【完】李寵妃恋譚―この世界、君と共に―
「あ、ごめんなさい」
左手を差し出すと、蝶雪は磁器の合子をいくつか開けて、
「皇太后様に聞いたのですが、金粉などが入っている顔料を塗るのが流行っていた時期があるそうですわ。爪脂(クリ-ム)を塗って、爪が傷つかないように……」
と、色々と話してくれる。
(顔料、か……)
そんな使い方もあるのかと感心しながら、蝶雪の手を眺める。
(そう言えば、あの花もすり潰したら―……)
今日は立后式だ。
普段はしない装いでも、蝶雪に任せようと思いながら、ふと、引っかかる。
(あの花は……何だった?)
「……蝶雪」
「はい?」
爪脂を丁寧に塗ってくれていた蝶雪を止めて、
「天華、少し、調べて欲しいのだけど」
天華を呼び寄せる。
「―それは」
「もしかしたら、よ。皇太后様の時代なら……ありうるかもしれないでしょう。
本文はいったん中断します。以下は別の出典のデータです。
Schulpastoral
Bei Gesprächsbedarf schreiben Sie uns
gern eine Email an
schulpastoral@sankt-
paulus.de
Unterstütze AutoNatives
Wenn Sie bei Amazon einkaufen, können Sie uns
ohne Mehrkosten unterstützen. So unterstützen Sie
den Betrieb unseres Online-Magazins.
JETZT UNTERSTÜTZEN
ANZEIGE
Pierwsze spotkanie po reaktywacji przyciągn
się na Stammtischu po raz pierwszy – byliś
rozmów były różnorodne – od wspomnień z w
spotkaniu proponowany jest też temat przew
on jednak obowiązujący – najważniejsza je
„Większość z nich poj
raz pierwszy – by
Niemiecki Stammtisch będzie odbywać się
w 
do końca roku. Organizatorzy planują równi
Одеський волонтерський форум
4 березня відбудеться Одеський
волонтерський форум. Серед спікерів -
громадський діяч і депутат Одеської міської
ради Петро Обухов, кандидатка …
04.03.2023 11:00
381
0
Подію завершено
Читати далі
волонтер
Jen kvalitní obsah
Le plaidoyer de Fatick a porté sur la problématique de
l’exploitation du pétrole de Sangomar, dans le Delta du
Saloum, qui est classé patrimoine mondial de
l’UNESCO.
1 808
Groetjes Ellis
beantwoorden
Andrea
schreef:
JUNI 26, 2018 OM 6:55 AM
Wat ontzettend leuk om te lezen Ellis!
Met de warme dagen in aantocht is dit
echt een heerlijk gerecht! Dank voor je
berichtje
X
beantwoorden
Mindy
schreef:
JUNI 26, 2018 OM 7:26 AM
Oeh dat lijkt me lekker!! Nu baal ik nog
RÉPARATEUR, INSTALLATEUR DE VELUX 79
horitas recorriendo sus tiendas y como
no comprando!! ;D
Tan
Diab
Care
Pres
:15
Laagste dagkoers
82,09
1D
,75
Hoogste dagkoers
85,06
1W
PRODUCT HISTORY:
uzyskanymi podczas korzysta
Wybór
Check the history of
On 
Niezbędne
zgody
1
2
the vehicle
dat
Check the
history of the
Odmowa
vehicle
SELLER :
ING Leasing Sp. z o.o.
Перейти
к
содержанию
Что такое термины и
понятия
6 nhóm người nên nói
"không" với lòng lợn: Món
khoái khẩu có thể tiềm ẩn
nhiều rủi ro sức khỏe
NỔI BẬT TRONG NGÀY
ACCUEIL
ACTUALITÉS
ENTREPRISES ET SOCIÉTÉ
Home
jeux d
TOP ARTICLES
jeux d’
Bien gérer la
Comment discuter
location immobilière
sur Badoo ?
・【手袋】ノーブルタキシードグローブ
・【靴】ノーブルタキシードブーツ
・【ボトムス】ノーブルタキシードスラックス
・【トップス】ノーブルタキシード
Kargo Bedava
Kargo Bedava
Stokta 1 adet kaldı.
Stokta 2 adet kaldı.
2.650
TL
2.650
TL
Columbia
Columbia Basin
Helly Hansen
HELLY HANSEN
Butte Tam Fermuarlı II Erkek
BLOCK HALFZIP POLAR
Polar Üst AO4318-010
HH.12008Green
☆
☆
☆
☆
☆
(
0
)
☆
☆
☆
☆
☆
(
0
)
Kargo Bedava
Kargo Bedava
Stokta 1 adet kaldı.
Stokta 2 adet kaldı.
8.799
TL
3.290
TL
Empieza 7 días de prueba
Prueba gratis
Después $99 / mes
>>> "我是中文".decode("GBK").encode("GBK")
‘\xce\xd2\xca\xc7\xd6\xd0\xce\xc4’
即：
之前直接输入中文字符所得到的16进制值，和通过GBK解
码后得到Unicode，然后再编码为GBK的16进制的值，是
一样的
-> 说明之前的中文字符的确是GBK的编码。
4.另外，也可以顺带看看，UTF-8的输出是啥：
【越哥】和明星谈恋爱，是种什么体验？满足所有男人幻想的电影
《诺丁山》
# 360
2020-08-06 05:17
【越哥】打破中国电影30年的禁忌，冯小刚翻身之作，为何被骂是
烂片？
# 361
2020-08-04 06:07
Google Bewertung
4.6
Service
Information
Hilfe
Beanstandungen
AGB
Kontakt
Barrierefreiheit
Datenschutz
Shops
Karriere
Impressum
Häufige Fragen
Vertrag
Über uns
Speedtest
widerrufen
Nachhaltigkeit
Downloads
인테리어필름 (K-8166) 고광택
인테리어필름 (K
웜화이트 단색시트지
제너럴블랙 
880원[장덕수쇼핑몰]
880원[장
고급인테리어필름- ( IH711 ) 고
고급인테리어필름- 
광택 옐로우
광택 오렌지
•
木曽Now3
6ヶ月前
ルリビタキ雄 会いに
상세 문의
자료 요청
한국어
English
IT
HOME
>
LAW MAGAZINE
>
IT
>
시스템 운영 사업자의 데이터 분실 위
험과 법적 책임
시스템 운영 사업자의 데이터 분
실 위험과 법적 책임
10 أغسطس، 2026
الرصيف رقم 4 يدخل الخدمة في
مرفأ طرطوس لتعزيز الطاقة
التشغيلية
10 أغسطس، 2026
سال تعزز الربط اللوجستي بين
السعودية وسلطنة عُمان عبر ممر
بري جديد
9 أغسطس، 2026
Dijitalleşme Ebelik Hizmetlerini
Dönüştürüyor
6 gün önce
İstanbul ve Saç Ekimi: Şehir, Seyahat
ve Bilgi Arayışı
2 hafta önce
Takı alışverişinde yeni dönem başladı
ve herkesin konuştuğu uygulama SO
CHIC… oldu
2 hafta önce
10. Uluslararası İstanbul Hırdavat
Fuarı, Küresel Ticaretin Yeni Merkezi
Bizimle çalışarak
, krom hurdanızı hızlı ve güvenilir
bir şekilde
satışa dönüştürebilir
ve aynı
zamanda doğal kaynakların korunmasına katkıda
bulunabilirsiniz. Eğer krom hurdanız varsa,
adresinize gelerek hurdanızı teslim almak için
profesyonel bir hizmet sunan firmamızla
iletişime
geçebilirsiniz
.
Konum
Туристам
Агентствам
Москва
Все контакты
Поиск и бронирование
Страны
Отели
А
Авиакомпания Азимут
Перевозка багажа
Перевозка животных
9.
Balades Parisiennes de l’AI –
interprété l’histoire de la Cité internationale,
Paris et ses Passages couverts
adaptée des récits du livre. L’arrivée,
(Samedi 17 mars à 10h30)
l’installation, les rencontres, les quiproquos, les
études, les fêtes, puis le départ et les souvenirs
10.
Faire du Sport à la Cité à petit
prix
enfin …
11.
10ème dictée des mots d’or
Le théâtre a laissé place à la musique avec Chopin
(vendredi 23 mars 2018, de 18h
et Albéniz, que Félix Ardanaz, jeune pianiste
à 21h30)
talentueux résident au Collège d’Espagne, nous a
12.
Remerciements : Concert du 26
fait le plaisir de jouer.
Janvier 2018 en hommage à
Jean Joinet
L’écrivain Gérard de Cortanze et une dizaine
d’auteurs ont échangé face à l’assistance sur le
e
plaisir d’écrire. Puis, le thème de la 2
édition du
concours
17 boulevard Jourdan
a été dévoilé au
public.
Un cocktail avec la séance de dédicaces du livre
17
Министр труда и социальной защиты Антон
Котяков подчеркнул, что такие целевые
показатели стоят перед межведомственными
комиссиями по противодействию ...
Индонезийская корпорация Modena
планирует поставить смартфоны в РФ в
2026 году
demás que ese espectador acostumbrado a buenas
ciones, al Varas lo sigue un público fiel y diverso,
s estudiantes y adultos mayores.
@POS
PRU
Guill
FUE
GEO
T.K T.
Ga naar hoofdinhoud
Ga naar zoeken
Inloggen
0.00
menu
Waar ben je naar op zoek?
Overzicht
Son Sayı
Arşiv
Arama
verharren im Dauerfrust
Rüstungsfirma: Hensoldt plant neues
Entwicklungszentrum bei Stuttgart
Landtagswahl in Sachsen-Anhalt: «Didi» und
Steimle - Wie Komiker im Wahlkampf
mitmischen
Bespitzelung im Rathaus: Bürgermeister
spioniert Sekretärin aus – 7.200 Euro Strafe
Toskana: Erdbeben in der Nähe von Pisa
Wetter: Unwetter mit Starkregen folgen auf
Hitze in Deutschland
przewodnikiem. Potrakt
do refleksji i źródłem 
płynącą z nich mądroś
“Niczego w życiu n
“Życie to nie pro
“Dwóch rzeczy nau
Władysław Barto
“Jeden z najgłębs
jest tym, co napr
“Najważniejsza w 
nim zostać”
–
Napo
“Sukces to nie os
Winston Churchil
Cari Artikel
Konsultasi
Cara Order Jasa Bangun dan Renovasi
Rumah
急ぎ、確認を取って」
「分かりました」
「蝶雪、そういうわけだから、爪脂を塗ってもらったあとでなんだけど……鳳仙花の爪紅でお願いしてもいいかしら?」
「そんな話を聞いたら、勿論、そうします。……それにしても、よく気づきましたね。そんなところに」
「うん……ふと、桂鳳からの手紙にも疑問を持ってね」
「手紙に、ですか?」
「ええ。私は詳しくないから、何も言えないんだけど……蝶雪、貴女はどんなときも私のそばにいたわよね?」
「え、ええ……許される限り、ですが」
爪脂を拭き取りながら、蝶雪は首を傾げる。